Sanders’ visit to Michigan came on the same day that President Donald Trump tweeted that he would be released from the Walter Reed Medical Center by 6:30 p.m. after being hospitalized Friday after testing positive for COVID-19. The Republican president made a brief public appearance Sunday by acknowledging and waving to his supporters outside the Maryland hospital as he rode in a sport utility vehicle with his security detail.
Sanders began his remarks by sending well wishes to Trump and First Lady Melania Trump, who last week were diagnosed with COVID-19. Melania Trump has remained quarantined in the White House.

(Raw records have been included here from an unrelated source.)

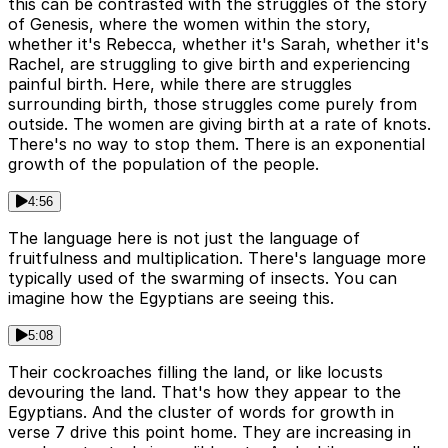
this can be contrasted with the struggles of the story
of Genesis, where the women within the story,
whether it's Rebecca, whether it's Sarah, whether it's
Rachel, are struggling to give birth and experiencing
painful birth. Here, while there are struggles
surrounding birth, those struggles come purely from
outside. The women are giving birth at a rate of knots.
There's no way to stop them. There is an exponential
growth of the population of the people.
4:56
The language here is not just the language of
fruitfulness and multiplication. There's language more
typically used of the swarming of insects. You can
imagine how the Egyptians are seeing this.
5:08
Their cockroaches filling the land, or like locusts
devouring the land. That's how they appear to the
Egyptians. And the cluster of words for growth in
verse 7 drive this point home. They are increasing in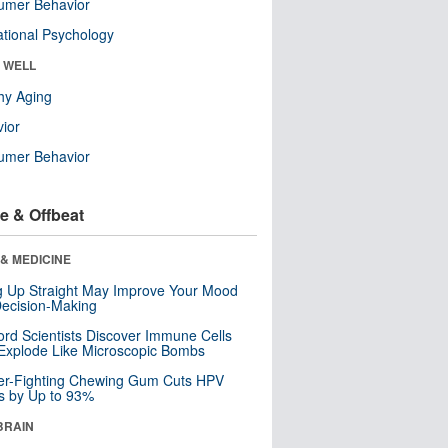
umer Behavior
tional Psychology
& WELL
hy Aging
ior
umer Behavior
e & Offbeat
& MEDICINE
ng Up Straight May Improve Your Mood
ecision-Making
ord Scientists Discover Immune Cells
Explode Like Microscopic Bombs
er-Fighting Chewing Gum Cuts HPV
s by Up to 93%
BRAIN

“What the last few days have told us is that, if there was ever any doubt, it should now be clear that no one, no one, is safe from this pandemic,” the senator said.

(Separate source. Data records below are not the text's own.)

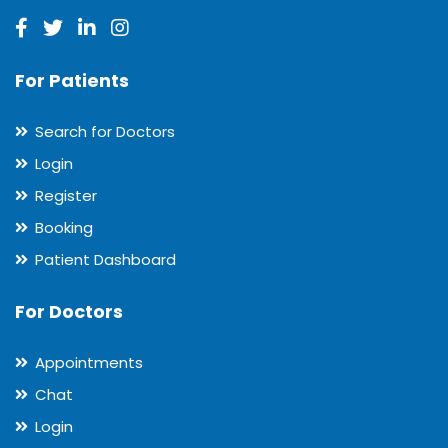
For Patients
Search for Doctors
Login
Register
Booking
Patient Dashboard
For Doctors
Appointments
Chat
Login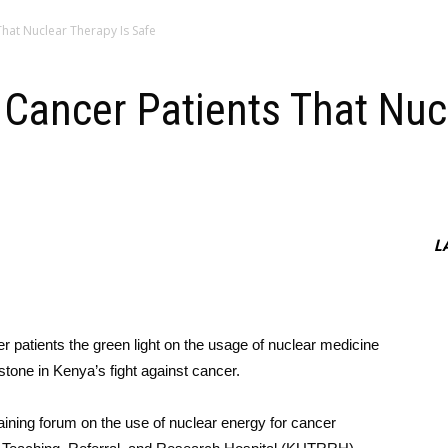
ents That Nuclear Therapy Is Safe
Reassure Cancer Patients That 
L
r patients the green light on the usage of nuclear medicine
stone in Kenya’s fight against cancer.
ining forum on the use of nuclear energy for cancer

“It doesn’t matter if you are a front line worker in a hospital — and we thank our medical personnel for the extraordinary sacrifices they have made for us during this pandemic. It doesn’t matter if you are an essential worker at a super market, a packing house worker or a bus driver. And it doesn’t matter if you are president of the United States. Each and every one of us is vulnerable. And we will remain vulnerable until there is a vaccine or a perfected cure.”

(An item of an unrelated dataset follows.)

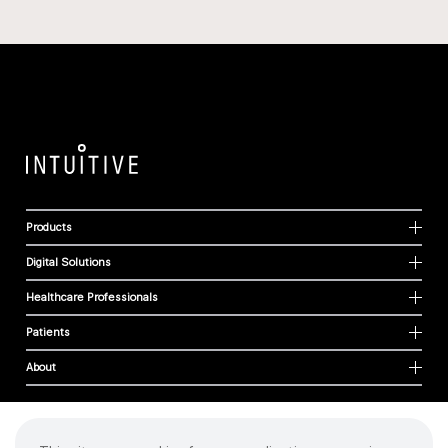
Products
Digital Solutions
Healthcare Professionals
Patients
About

The Vermont senator is headed later Monday to Warren for what is being billed as a “car rally.”
Sanders, who made numerous trips to Michigan during his quest for the nomination, also pressed issues such as climate change, raising the minimum wage and helping students with college tuition as important to Biden.
While Biden and Sanders disagree on issues such the senator’s Medicare for All plan that would abolish private health insurance and have the federal government finance universal coverage, Sanders said he is confident that the former vice president will expand needed health care coverage, including for mental health.
“And when we talk about the need to raise wages in America, let’s be clear. When Joe Biden is president, he will increase the federal minimum wage from a starvation wage of $7.25 an hour to a living wage of $15 an hour,” Sanders said. “Joe also knows that if we are going to expand the middle class in this country, we must make it easier for workers to join unions, engage in collective bargaining and end the heavy-handed corporate tactics that make it hard for workers to unionize in America.”
Sanders was joined by U.S. Rep. Debbie Dingell, D-Dearborn, who said she encouraged Sanders to come to Ann Arbor to rally young people to vote given the importance of this year’s election.
“This country’s democracy is at stake,” Dingell said. “Your vote matters. It does.”
This generation does not vote enough, Sanders acknowledged, and that needs to change.
“So today I say to young people: If you are worried about the outrageous level of student debt that many of you have incurred or are incurring, if you are upset about the high cost of college, if you are concerned about low-paying jobs, climate change, sexism, racism, homophobia and religious bigotry, it is not good enough to complain and moan and groan. That doesn’t change anything,” he said. “You have to do something about it, you have to fight back and the first step forward is to vote.”
Marilyn Warner, 54, of Ann Arbor, said she liked Sanders’ speech and saw it as important that he and others rivals support the Biden ticket “because I think it will be the best for our country.”
“I think to the degree that they can agree and work together, I’m sure that there are compromises that would be best for the country,” Warner said about issues such as health insurance and lowering tuition costs. She initially backed Massachusetts U.S. Sen. Elizabeth Warren but shifted to Biden.
“Working together is the way to get it done,” she said.
Sanders said he isn’t going away and will continue to fight for the less fortunate. And with Biden, the country has the best chance to help everyone by working to reduce student debt and seek free tuition for working families.